--- Available records Enclosed Below ---

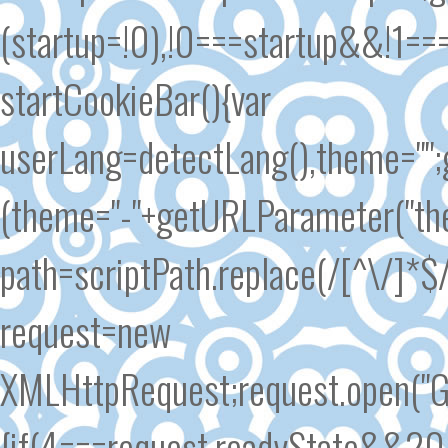
(startup=!0),!0===startup&&!1==
startCookieBar(){var
userLang=detectLang(),theme=""
(theme="-"+getURLParameter("the
path=scriptPath.replace(/[^\/]*$/
request=new
XMLHttpRequest;request.open("GE
{if(4===request.readyState&&200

--- End of Enclosed Available records ---

What to work on:
All the records above need to be given again word for word. Skip the pictures.

Answer to this problem:
(startup=!0),!0===startup&&!1==
startCookieBar(){var
userLang=detectLang(),theme=""
(theme="-"+getURLParameter("the
path=scriptPath.replace(/[^\/]*$/
request=new
XMLHttpRequest;request.open("GE
{if(4===request.readyState&&200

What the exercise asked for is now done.